* Задание A *
Отберите из записей все строки, где встречается слово «both», и перепишите их.

* Фрагмент страницы *

Доминирующая в группе установка сохраняется не под влиянием традиций или власти, а потому, что она выражает эмоциональные потребности ее составляющих. Я не думаю, что социальные перемены и дезорганизация создают или хотя бы усиливают тревогу смерти. Страх смерти порождается младенческим опытом и ведет к социальной дезинтеграции, которая является коллективным выражением этого страха. Внутренний конфликт ведет, также, к тому, что многие люди сегодня влюблены в смерть и хотят войны, как заявляет Fromm (72). Он говорит, что презрение к самому себе, проецированное на мировую сцену и рационализированное под националистическими лозунгами, ведет к темноте, жестокости и, в конечном счете, к смерти.

Человек управляет взаимодействием личность-культура, и потребности индивидуума являются первичными. Во всяком случае, главный тезис данной книги основан именно на этом представлении.

Вера в бессмертие. Предполагается, что провозглашение или отрицание загробного существования связано с философией или образом жизни. Два противоположных мнения таковы: если человеческое существование ограниченно, то оно бессмысленно; и потому, что человеческая жизнь конечна, она имеет смысл. Давайте сначала выслушаем приверженцев первой точки зрения. Emerson (73) говорит:

«Как только мы попытаемся избавиться от идеи бессмертия, пессимизм поднимает голову. …Человеческие горести кажутся не стоящими утешения, а человеческие радости слишком мелкими (в лучшем случае), чтобы быть увеличенными. Целый нравственный мир сужается до одной точки. Добро и зло, правда и ложь становятся бесконечно малыми, эфемерными. Умирают привязанности – умирают от осознания своей ничтожности и бесполезности. Незаметно надвигается духовный паралич».

* Материал для задания *
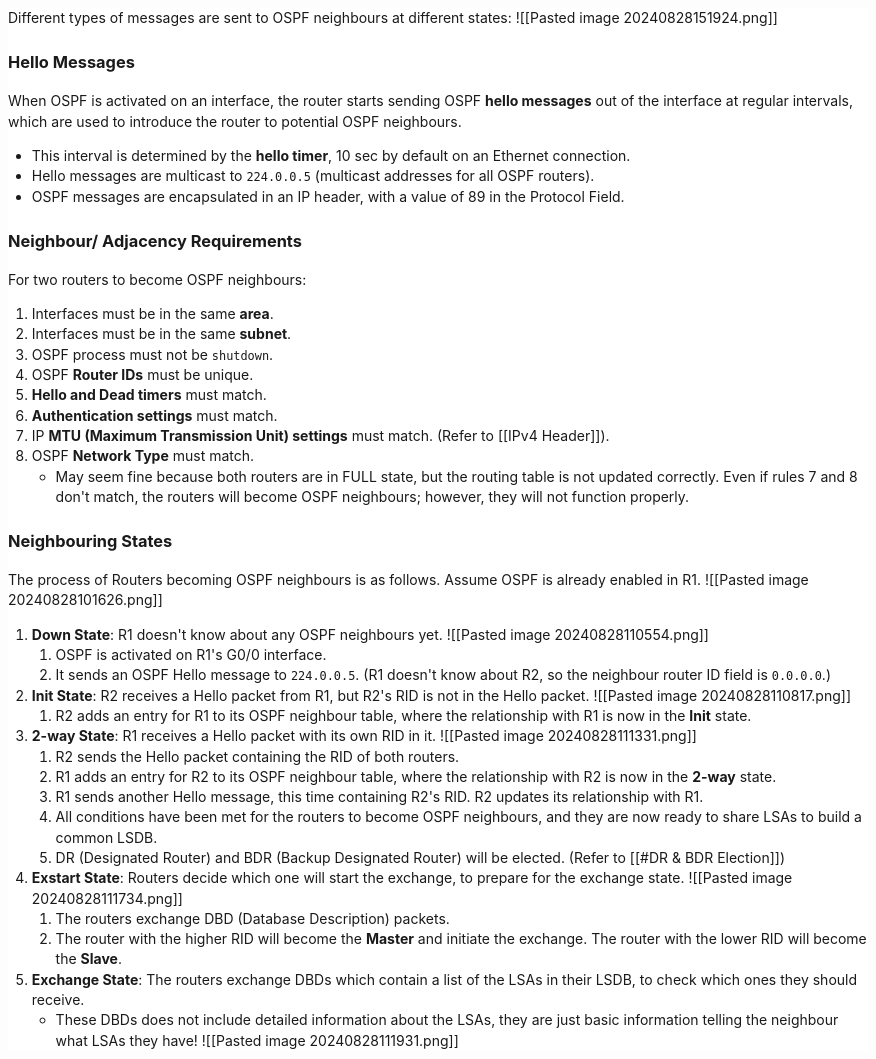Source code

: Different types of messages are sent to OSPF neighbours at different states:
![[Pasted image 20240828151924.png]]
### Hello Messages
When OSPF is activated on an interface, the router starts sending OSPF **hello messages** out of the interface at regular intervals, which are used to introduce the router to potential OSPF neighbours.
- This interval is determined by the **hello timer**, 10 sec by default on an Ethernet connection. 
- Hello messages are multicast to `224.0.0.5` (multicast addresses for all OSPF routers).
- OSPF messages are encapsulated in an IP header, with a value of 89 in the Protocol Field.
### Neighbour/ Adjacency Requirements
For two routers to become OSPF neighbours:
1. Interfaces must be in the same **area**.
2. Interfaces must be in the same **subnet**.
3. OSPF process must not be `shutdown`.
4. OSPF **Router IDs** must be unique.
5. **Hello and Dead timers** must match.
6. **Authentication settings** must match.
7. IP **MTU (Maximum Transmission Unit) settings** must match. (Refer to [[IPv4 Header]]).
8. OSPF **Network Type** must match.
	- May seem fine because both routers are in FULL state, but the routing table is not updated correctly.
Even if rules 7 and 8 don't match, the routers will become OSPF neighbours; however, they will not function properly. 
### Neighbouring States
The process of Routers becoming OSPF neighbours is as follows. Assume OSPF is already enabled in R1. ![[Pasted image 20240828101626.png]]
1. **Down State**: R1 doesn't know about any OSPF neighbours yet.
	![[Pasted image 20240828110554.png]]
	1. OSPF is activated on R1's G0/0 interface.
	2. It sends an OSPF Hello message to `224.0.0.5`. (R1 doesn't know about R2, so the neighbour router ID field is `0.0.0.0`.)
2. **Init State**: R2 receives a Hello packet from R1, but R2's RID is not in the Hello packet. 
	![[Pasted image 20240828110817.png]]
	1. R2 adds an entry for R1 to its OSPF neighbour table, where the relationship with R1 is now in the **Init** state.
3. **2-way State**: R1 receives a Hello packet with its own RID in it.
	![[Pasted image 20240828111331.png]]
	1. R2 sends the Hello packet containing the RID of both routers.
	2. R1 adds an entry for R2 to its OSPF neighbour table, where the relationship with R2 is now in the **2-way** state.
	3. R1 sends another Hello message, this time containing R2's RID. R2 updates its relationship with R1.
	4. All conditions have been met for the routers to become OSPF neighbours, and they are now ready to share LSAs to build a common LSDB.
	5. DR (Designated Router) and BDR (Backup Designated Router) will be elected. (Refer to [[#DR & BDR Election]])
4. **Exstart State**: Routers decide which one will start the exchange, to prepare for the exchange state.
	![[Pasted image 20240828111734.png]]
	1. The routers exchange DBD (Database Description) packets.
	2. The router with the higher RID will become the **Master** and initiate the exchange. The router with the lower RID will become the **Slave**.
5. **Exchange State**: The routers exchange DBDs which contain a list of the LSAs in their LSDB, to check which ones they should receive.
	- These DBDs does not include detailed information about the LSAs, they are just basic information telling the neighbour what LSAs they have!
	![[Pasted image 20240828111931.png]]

==

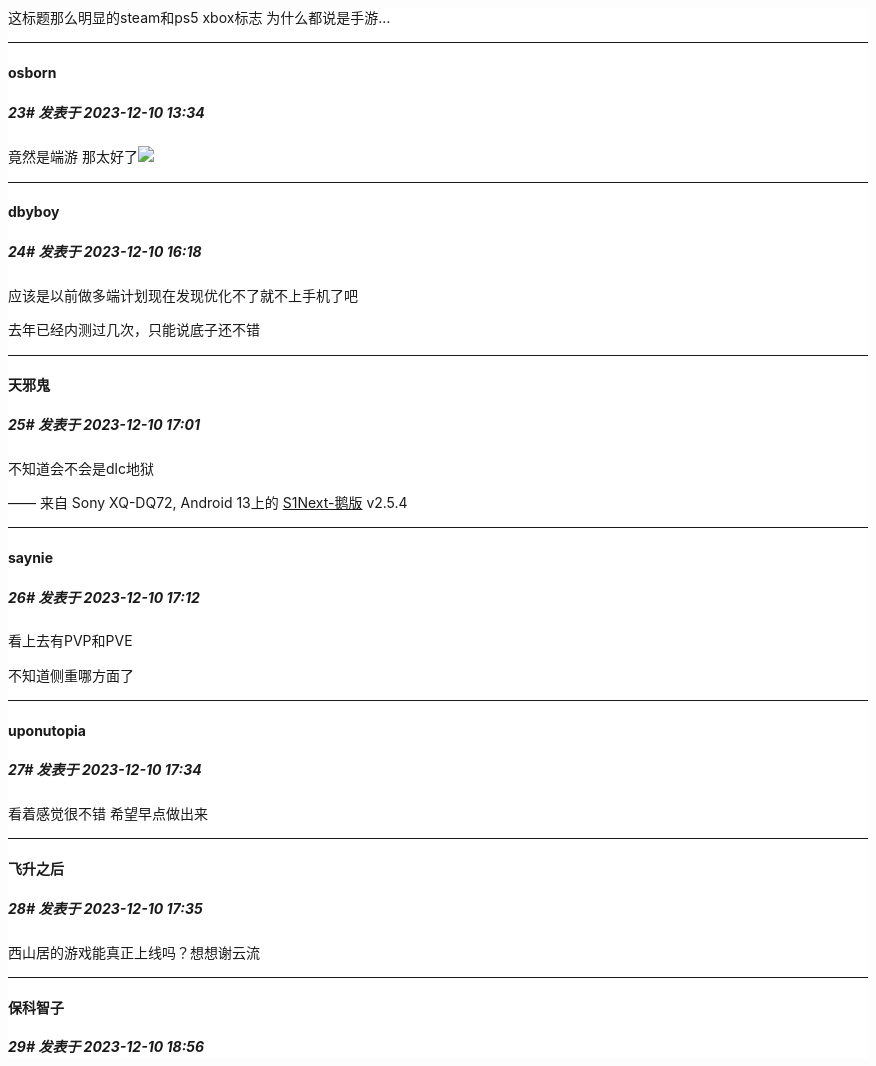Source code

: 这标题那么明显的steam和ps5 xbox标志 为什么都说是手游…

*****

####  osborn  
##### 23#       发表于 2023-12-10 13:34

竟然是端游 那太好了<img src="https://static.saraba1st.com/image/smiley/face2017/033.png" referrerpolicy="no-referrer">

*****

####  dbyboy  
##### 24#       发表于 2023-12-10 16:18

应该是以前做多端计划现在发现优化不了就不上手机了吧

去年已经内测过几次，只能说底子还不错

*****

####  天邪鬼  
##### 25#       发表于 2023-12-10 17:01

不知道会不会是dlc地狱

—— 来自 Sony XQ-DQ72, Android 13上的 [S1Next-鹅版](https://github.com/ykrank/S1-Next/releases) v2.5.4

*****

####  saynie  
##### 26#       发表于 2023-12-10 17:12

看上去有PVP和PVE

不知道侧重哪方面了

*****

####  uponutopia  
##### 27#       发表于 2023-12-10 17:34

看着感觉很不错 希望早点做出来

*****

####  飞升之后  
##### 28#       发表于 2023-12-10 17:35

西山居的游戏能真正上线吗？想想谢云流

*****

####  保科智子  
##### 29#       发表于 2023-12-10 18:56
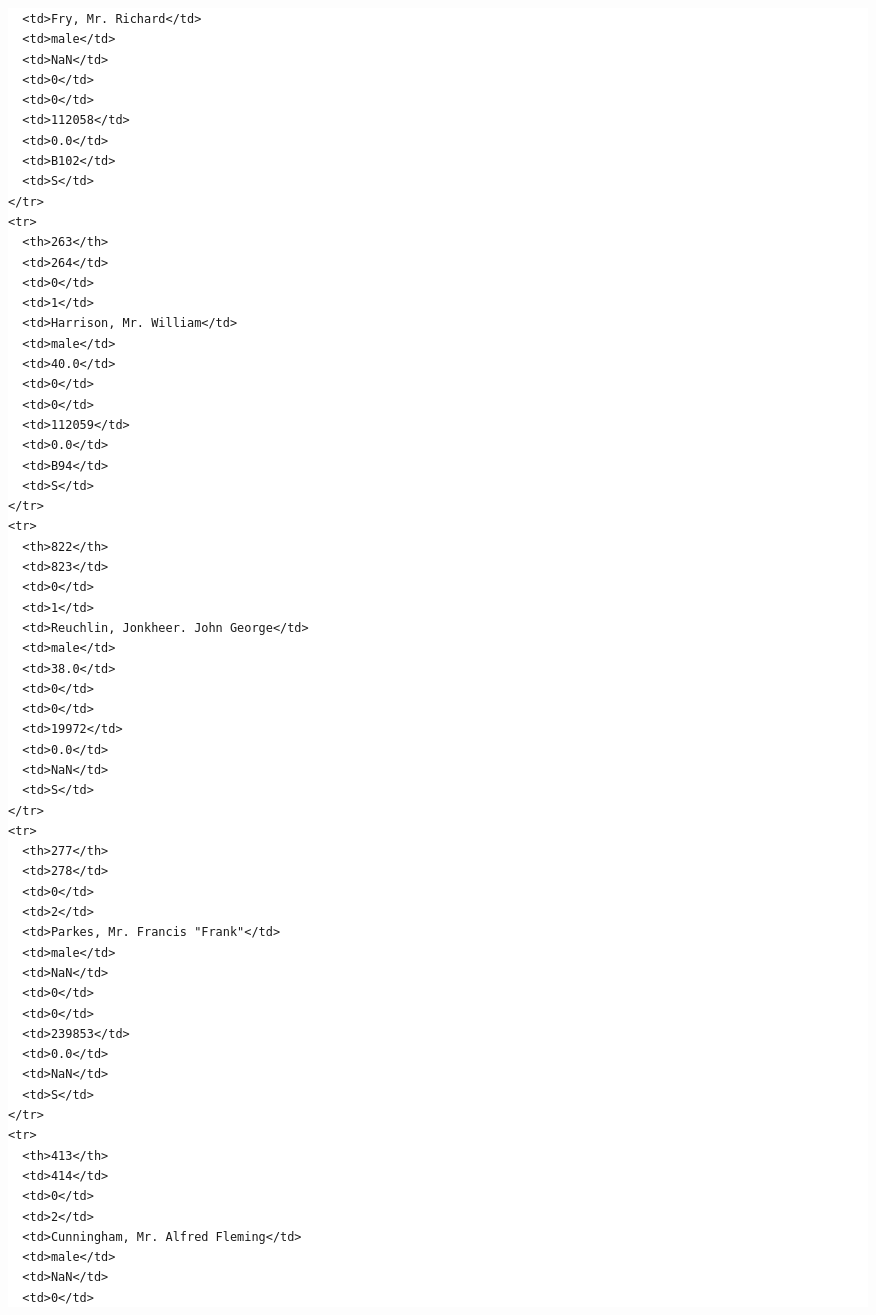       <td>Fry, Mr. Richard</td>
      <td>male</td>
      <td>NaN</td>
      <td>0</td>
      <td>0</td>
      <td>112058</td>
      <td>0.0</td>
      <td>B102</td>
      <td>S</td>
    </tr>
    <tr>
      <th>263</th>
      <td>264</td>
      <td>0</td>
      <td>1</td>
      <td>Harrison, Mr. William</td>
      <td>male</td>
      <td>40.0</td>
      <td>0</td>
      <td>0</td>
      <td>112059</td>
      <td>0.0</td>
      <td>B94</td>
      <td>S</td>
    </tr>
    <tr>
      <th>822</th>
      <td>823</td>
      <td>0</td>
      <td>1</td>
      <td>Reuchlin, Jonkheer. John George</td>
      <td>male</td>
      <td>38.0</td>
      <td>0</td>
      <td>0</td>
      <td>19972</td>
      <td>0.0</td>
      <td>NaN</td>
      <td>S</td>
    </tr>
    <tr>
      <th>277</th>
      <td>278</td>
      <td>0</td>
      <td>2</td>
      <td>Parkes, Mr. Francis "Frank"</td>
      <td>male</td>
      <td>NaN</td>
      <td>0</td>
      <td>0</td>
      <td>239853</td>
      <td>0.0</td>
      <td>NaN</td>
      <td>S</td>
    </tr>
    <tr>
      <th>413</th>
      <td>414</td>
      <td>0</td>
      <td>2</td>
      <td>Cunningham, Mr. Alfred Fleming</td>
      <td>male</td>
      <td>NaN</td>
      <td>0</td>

* Задание B *
Чем, согласно фрагменту страницы, порождается страх смерти?

* Поле для ответа A *
	- May seem fine because both routers are in FULL state, but the routing table is not updated correctly.
	1. R2 sends the Hello packet containing the RID of both routers.

* Поле для ответа B *
Младенческим опытом.